M. Soler’s 6060 Vision has many moving pieces, but the author does an excellent job of keeping readers on course. Sam is a created lifeform grown from engineered organic matter called CORAL. Sam is out to study civilizations reshaped by the Glow, a radiation-driven evolutionary force after humanity’s collapse. This is when, as the preppers say, SHTF. The world-building is extraordinary, filled with creatures and civilizations. A standout is the Sagion of Sao Paulo, descendants of small tree-dwelling monkeys living among the overgrown remains of ancient Brazil. But the best of the best is Anther, a green-skinned humanoid extension of the Root, which is a living green spire whose linked bodies preserve two thousand cycles of memory. Where Soler excels is in blending the futuristic, like Sam, with the totally primitive. And that includes one of the greatest inventions of all time: the wheel. Soler shows an entire city adapting to a simple invention in believable stages, beginning with delivery workers using carts for hauling supplies, then to children making homemade racing chariots. This is all in addition to the silver plague, melding elements together with sharp, intelligent writing. Readers along for the journey will become hard and fast fans. Very highly recommended.

Asher Syed

In 6060 by M. Soler, Sam is a CORAL observer sent from Research into a changed Earth where new intelligent species have built lives beyond human design. After a field mission exposes Sam to Silver, a spreading infection that rewrites flesh and behavior, the journey shifts from study to survival. Among the Baast in the canopy, the Kalak of the grasslands, the Sagoin of Sao Paulo, and the Root’s living memory, Sam learns that observation can alter every society it touches. As SAGE advances through the southern continent with weapons tied to old human power, Sam must carry what has been learned back to the people who made them, even as the Silver moves through Sam's body and the border between creation and personhood begins to change.
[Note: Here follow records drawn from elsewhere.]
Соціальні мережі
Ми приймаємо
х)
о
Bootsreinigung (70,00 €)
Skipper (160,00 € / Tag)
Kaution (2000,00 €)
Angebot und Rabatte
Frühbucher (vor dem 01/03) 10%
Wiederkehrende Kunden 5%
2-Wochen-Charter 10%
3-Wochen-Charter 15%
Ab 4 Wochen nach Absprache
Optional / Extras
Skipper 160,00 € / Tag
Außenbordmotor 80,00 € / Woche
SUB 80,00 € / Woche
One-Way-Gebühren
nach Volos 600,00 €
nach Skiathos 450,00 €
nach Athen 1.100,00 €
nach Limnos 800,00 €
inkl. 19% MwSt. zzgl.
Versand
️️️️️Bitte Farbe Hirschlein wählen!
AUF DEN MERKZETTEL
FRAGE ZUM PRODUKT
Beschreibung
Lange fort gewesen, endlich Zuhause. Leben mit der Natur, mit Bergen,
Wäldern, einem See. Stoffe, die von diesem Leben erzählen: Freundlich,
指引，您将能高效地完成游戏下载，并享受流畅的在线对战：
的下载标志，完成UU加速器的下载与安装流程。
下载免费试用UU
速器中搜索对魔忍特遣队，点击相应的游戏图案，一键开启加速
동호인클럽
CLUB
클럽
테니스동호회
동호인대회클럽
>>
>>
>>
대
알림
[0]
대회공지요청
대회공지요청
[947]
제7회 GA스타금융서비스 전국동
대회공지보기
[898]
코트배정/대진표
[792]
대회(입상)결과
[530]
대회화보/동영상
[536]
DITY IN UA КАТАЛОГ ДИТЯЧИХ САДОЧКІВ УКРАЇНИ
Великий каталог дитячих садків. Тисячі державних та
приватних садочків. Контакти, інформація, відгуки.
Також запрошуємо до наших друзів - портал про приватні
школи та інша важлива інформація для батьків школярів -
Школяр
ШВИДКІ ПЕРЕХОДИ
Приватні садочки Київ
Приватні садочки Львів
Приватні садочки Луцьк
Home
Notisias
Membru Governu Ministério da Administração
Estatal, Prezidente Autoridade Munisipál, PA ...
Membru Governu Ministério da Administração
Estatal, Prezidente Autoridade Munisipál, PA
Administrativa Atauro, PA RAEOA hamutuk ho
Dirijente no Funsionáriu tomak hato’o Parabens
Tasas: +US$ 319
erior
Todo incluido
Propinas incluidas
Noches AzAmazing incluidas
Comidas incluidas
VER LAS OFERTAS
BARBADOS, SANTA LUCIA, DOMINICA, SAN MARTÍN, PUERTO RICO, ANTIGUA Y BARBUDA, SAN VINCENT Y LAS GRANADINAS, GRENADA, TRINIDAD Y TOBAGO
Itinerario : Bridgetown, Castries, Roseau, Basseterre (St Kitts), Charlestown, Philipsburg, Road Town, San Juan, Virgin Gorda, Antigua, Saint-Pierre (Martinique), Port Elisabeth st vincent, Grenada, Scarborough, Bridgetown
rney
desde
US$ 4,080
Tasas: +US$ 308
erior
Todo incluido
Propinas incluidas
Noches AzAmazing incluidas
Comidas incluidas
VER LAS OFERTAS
M. Soler’s 6060 Vision shows a striking invention through Sam, a CORAL observer whose infected body turns field research into moral decision. Soler gives Sam a form of personhood that grows out of action, especially when Sam saves Kit by grafting a CORAL arm onto her wounded body. The Baast canopy village shows a gift for location, since Sam wakes up tied safely above the forest after sunlight becomes part of recovery. Sao Paulo also shows the author’s skill at civic imagination when the wheel design changes Banho’s delivery platform, then spreads through Sagoin city life. Soler makes the Silver infection more than danger by linking it to Sam’s body, choices, and changing place among the New Peoples. This is inventive science fiction shaped by an author with rare command of speculative life.